Le peuple haïtien a profité de cette Coupe du monde pour s’affirmer et montrer avec fierté ce que symbolise et représente La Dessalinienne pour Haïti. Adopté en 1904, ce chant patriotique a suscité l’enthousiasme dans le pays et dans la diaspora. Des dirigeants, des artistes, des intellectuels, autres acteurs de la société civile et des citoyennes et citoyens de toutes catégories se sont rassemblés pour accompagner la sélection nationale.
Dans un élan de solidarité collective, Haïtiens et Haïtiennes ont investi en ce sens des espaces de rencontre au-delà des clivages sociaux, politiques ou religieux.
Dans plusieurs églises, des prêtres et des pasteurs ont invité leurs fidèles à soutenir l’équipe nationale et à prier pour son succès. De leur côté, certains adeptes du vodou ont organisé des cérémonies et des rituels destinés à invoquer la protection des ancêtres et les forces spirituelles censées accompagner les joueurs. Cette mobilisation collective témoigne d’une réalité propre à la culture haïtienne : plusieurs traditions religieuses y coexistent et convergent parfois autour d’un même idéal national.
Au-delà des résultats insatisfaisants des Grenadiers, malgré le soutien collectif du 12e joueur, leur participation à cette compétition montre que l’essentiel réside dans la capacité du sport à rassembler les Haïtiens. Rassembler autour d’une mémoire collective, d’un sentiment d’appartenance et d’une même espérance nationale.
Les ancêtres comme référence nationale et spirituelle
Pour composer La Dessalinienne, Justin Lhérisson s’inspirait des ancêtres, Amérindiens, Africains déportés et Saint-Dominguois, qui ont combattu l’esclavage et le colonisation. D’une part, l’hymne national – à la fois mystique, historique et identitaire – rappelle les souffrances endurées sous l’esclavage et les combats menés pour la liberté. D’autre part, il valorise le sacrifice de celles et ceux qui ont contribué à la naissance de la nation haïtienne. Les paroles expriment une volonté de résistance, de dignité et de fidélité à l’héritage des ancêtres.

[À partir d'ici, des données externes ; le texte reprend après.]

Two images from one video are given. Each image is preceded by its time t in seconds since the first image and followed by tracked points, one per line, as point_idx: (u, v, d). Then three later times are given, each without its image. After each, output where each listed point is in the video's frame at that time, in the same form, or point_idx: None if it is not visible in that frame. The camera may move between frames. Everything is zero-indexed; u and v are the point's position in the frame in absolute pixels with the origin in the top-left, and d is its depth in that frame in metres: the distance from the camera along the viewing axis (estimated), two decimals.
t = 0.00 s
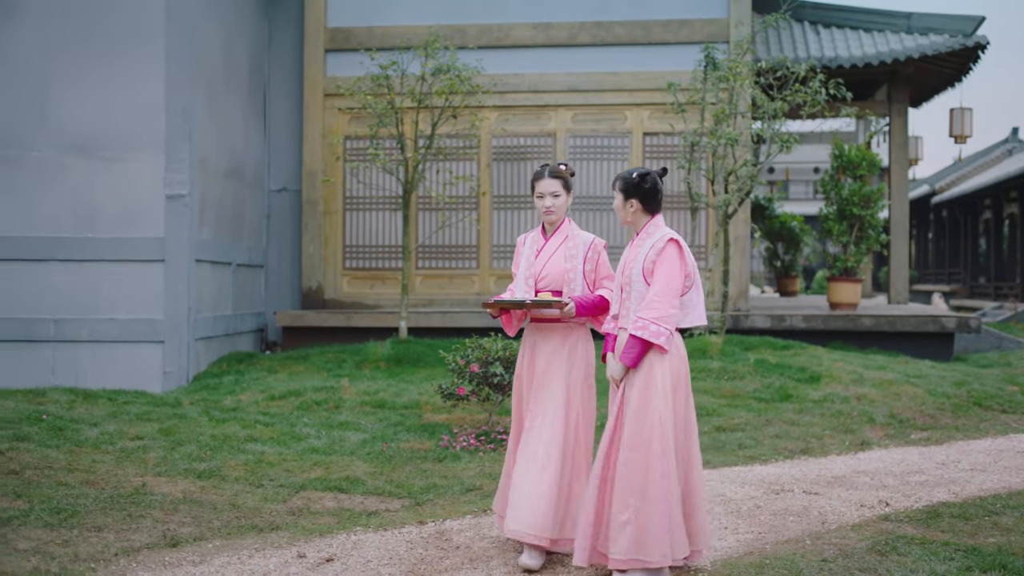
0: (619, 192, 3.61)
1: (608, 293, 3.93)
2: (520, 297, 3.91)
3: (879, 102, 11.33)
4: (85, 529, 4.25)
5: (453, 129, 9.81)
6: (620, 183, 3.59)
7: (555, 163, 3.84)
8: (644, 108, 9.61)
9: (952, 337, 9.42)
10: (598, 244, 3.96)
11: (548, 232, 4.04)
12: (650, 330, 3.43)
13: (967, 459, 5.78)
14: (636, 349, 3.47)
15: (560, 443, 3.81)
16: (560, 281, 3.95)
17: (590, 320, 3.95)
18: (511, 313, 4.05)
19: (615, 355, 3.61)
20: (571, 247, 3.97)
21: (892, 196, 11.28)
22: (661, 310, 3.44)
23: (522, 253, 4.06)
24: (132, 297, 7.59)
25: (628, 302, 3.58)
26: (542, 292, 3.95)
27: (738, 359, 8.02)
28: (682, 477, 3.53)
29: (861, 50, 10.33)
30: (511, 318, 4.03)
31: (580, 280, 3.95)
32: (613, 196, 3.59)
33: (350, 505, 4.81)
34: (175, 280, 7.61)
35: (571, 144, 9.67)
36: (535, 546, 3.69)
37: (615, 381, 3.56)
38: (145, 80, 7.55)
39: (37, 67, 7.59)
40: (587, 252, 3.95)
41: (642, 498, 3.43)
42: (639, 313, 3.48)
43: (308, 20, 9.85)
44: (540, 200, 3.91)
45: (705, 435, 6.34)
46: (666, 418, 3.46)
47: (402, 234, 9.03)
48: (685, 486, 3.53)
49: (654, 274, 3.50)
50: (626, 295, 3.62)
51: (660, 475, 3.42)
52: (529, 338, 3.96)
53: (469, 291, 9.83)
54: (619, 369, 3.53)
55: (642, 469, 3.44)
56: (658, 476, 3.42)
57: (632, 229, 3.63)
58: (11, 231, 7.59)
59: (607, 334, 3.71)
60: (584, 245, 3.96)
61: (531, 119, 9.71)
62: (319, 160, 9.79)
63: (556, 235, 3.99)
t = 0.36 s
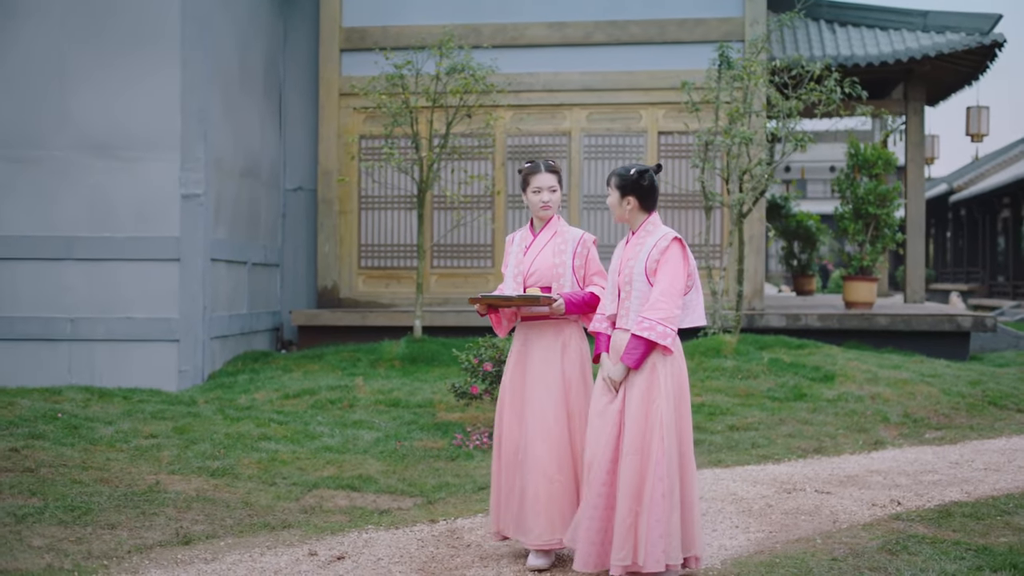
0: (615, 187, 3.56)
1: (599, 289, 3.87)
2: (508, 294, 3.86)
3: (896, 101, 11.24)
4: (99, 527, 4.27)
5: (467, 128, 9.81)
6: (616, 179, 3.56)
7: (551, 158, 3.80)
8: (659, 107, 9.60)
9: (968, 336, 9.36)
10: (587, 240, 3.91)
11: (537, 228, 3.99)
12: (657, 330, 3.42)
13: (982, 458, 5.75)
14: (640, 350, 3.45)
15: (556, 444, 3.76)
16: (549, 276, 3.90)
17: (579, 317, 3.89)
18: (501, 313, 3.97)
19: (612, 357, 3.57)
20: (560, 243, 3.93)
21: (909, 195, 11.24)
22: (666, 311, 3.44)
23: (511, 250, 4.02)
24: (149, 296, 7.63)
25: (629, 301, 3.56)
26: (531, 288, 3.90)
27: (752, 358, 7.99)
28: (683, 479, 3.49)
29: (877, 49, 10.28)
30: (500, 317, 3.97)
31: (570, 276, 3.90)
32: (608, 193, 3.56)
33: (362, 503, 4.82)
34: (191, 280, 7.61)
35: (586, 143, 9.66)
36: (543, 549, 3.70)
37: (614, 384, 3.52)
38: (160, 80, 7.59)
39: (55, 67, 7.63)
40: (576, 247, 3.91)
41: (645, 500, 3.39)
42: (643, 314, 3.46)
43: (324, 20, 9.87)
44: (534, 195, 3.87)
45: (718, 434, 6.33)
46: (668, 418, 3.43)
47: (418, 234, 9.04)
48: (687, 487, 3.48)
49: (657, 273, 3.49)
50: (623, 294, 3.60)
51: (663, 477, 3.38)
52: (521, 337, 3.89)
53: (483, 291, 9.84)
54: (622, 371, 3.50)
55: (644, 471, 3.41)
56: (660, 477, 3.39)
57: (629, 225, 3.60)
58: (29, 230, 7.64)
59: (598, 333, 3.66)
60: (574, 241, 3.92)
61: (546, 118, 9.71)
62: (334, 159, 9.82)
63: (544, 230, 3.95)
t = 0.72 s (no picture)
0: (606, 187, 3.51)
1: (589, 287, 3.86)
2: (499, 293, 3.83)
3: (909, 99, 11.22)
4: (110, 524, 4.29)
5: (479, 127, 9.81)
6: (607, 178, 3.50)
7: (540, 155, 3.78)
8: (671, 105, 9.58)
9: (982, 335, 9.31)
10: (578, 237, 3.90)
11: (527, 225, 3.97)
12: (654, 333, 3.37)
13: (993, 457, 5.71)
14: (635, 352, 3.39)
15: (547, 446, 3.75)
16: (541, 275, 3.88)
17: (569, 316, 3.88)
18: (489, 311, 3.94)
19: (603, 358, 3.51)
20: (551, 241, 3.90)
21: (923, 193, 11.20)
22: (662, 313, 3.39)
23: (500, 248, 3.99)
24: (163, 295, 7.67)
25: (621, 302, 3.50)
26: (523, 286, 3.88)
27: (764, 357, 7.97)
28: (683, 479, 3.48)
29: (891, 47, 10.23)
30: (489, 315, 3.94)
31: (562, 275, 3.88)
32: (600, 192, 3.50)
33: (372, 501, 4.83)
34: (204, 279, 7.64)
35: (598, 142, 9.65)
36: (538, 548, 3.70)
37: (609, 386, 3.45)
38: (175, 80, 7.63)
39: (70, 68, 7.66)
40: (568, 245, 3.89)
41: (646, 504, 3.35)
42: (638, 316, 3.40)
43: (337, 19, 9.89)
44: (525, 192, 3.81)
45: (729, 432, 6.32)
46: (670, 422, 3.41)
47: (430, 232, 9.05)
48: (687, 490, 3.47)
49: (651, 274, 3.44)
50: (614, 295, 3.53)
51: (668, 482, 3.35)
52: (509, 335, 3.86)
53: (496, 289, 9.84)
54: (616, 374, 3.42)
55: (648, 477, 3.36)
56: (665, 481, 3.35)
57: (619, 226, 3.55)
58: (43, 229, 7.67)
59: (588, 334, 3.58)
60: (565, 238, 3.89)
61: (558, 117, 9.70)
62: (348, 158, 9.84)
63: (535, 228, 3.93)
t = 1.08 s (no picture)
0: (591, 183, 3.48)
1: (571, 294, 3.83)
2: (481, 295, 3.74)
3: (925, 98, 11.17)
4: (123, 522, 4.32)
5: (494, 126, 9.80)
6: (592, 174, 3.48)
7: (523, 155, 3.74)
8: (686, 104, 9.56)
9: (998, 334, 9.25)
10: (562, 243, 3.86)
11: (509, 226, 3.88)
12: (634, 329, 3.34)
13: (1007, 457, 5.68)
14: (615, 349, 3.36)
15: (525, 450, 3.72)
16: (523, 279, 3.81)
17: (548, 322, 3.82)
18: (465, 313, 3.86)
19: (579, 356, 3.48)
20: (535, 244, 3.84)
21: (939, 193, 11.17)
22: (643, 310, 3.36)
23: (480, 247, 3.88)
24: (179, 294, 7.70)
25: (601, 299, 3.47)
26: (503, 289, 3.80)
27: (777, 356, 7.94)
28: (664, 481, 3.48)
29: (907, 45, 10.17)
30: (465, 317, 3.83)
31: (545, 280, 3.83)
32: (586, 188, 3.46)
33: (384, 499, 4.84)
34: (219, 278, 7.66)
35: (613, 140, 9.64)
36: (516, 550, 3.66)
37: (583, 383, 3.42)
38: (190, 80, 7.67)
39: (86, 68, 7.71)
40: (552, 250, 3.85)
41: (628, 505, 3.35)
42: (619, 311, 3.37)
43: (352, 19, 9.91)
44: (508, 194, 3.77)
45: (741, 431, 6.30)
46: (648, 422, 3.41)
47: (445, 231, 9.06)
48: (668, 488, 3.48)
49: (633, 271, 3.42)
50: (594, 292, 3.49)
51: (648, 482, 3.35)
52: (483, 339, 3.78)
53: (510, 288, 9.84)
54: (593, 371, 3.40)
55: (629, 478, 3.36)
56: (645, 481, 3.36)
57: (599, 222, 3.53)
58: (59, 229, 7.71)
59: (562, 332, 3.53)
60: (549, 243, 3.85)
61: (573, 116, 9.69)
62: (363, 157, 9.85)
63: (519, 230, 3.85)
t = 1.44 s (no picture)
0: (576, 178, 3.46)
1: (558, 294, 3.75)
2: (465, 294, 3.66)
3: (943, 97, 11.07)
4: (136, 519, 4.34)
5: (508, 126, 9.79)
6: (577, 170, 3.46)
7: (505, 152, 3.66)
8: (701, 103, 9.53)
9: (1014, 333, 9.19)
10: (548, 240, 3.77)
11: (494, 224, 3.80)
12: (635, 327, 3.33)
13: (1021, 457, 5.63)
14: (616, 349, 3.34)
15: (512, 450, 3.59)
16: (508, 277, 3.73)
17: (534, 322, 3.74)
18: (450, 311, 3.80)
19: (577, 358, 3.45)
20: (520, 241, 3.75)
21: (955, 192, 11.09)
22: (640, 307, 3.36)
23: (464, 245, 3.81)
24: (194, 293, 7.73)
25: (595, 298, 3.43)
26: (488, 288, 3.72)
27: (791, 355, 7.90)
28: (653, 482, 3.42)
29: (923, 44, 10.11)
30: (449, 317, 3.79)
31: (530, 279, 3.74)
32: (571, 184, 3.44)
33: (396, 498, 4.85)
34: (234, 277, 7.71)
35: (628, 140, 9.63)
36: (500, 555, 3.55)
37: (584, 384, 3.39)
38: (205, 81, 7.70)
39: (102, 69, 7.75)
40: (537, 247, 3.76)
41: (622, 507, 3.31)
42: (616, 310, 3.36)
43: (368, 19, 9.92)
44: (494, 192, 3.68)
45: (754, 430, 6.28)
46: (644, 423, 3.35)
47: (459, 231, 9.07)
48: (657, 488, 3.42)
49: (625, 268, 3.41)
50: (586, 292, 3.45)
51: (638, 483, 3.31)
52: (470, 337, 3.72)
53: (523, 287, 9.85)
54: (594, 372, 3.37)
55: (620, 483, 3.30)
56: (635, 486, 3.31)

Dans le premier couplet, les paroles intemporelles « Pour le pays, pour les ancêtres. Marchons unis, marchons unis » renvoient à une responsabilité collective, historique et symbolique envers la nation. Elles mettent en avant l’importance de l’unité nationale. Dans le contexte actuel, le pays en a besoin pour sa reconstruction. Celle-ci doit d’abord s’appuyer sur les compétences, les talents et les ressources humaines du pays. Cette démarche doit aussi rester ouverte aux amis sincères d’Haïti et à tous ceux qui entendent contribuer à son développement dans le respect de sa souveraineté.
Dans l’imaginaire collectif haïtien, les ancêtres occupent une place singulière. Ils incarnent le courage, le sacrifice et la quête de liberté. Pour beaucoup d’Haïtiens, les grandes victoires dans l’histoire nationale sont le fruit à la fois de l’action des hommes et des femmes, et d’un héritage spirituel et symbolique transmis de génération en génération.
Ainsi, « Pour le pays, pour les ancêtres. Marchons unis, marchons unis » demeurent bien plus que de simples paroles d’un couplet de l’hymne national. C’est un appel à la mémoire, à l’unité et à l’engagement citoyen au service de la nation haïtienne tout entière.